Biochemistry 51, 9857–9868 (2012)

Credit: KYLE SMITH

Sulfite reductase (SiR) has a central role in sulfur geochemistry, reducing SO32− to S2−. The enzyme uses an Fe4S4 cluster and a siroheme cofactor to pass the necessary six electrons to the substrate, whereas some of the necessary six protons are thought to come from positively charged amino acids forming a 'cationic cage' around the substrate. To clarify how these components work together, Smith and Stroupe now report the enzymatic and structural characterization of five SiR mutants. As expected, alterations to residues in a loop that neighbors the active site and is known to undergo conformational changes upon substrate binding resulted in structural perturbations.

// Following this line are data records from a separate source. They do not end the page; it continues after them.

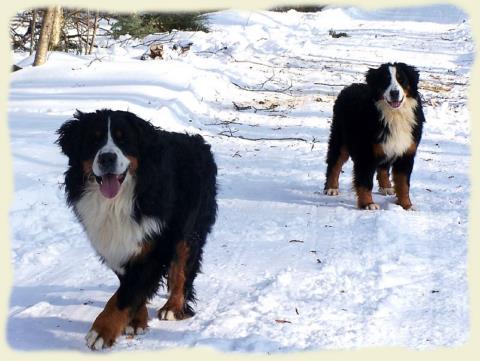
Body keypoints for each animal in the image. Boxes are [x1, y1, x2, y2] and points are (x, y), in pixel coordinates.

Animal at [55, 109, 218, 348]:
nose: (107, 157)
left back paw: (173, 307)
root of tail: (195, 140)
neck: (117, 203)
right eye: (94, 139)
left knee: (182, 267)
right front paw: (136, 320)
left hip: (189, 227)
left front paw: (101, 331)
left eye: (124, 139)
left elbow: (125, 294)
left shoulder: (154, 245)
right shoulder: (117, 244)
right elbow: (130, 285)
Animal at [324, 61, 426, 208]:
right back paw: (331, 188)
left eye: (402, 80)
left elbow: (403, 184)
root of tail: (350, 86)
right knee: (334, 163)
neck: (394, 115)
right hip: (341, 139)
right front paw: (368, 204)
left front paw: (406, 205)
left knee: (383, 167)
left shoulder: (406, 153)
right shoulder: (366, 152)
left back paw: (386, 187)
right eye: (385, 80)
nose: (394, 93)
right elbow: (365, 181)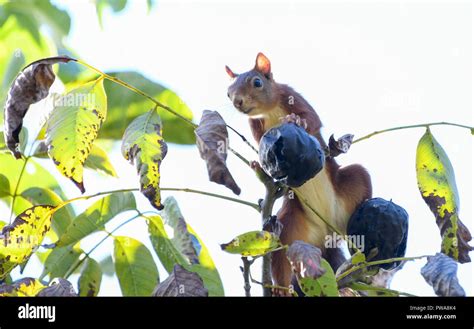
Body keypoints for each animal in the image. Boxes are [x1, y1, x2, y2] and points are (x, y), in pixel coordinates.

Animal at [227, 52, 374, 288]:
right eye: (228, 92)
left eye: (257, 82)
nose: (238, 102)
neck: (270, 110)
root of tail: (328, 231)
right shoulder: (256, 126)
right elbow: (260, 143)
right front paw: (259, 165)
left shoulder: (293, 97)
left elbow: (312, 119)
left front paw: (296, 120)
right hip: (288, 228)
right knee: (281, 258)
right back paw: (282, 289)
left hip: (354, 182)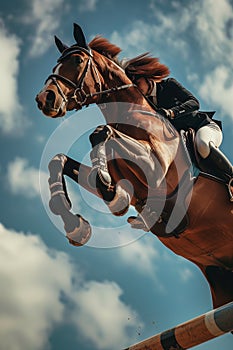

Similarly, alterations to some of the residues postulated to be involved in the cationic cage impaired enzyme activity even though the protein structure was intact. Quantification of electrons inserted per sulfur product and analysis of hydroxylamine reduction, which requires only two electrons and two protons, then allowed the authors to identify the incoming substrate and two ordered water molecules as likely sources for the first three protons and to assign the specific order of the final three proton transfers, which are mediated by defined cationic cage residues. Analysis of the reaction products also confirmed that electrons can be transferred individually, in contrast to one proposed mechanism of transfer in pairs. These results provide a compelling deconstruction of SiR's complex reaction.